→ Task details
If a line in the material below has the word "lungo", copy it.
--- START ---
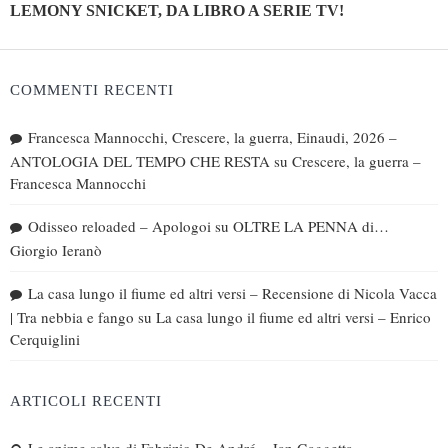
LEMONY SNICKET, DA LIBRO A SERIE TV!
COMMENTI RECENTI
Francesca Mannocchi, Crescere, la guerra, Einaudi, 2026 –
ANTOLOGIA DEL TEMPO CHE RESTA
su
Crescere, la guerra –
Francesca Mannocchi
Odisseo reloaded – Apologoi
su
OLTRE LA PENNA di…
Giorgio Ieranò
La casa lungo il fiume ed altri versi – Recensione di Nicola Vacca
| Tra nebbia e fango
su
La casa lungo il fiume ed altri versi – Enrico
Cerquiglini
ARTICOLI RECENTI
--- END ---
→ Result of the exercise
La casa lungo il fiume ed altri versi – Recensione di Nicola Vacca
La casa lungo il fiume ed altri versi – Enrico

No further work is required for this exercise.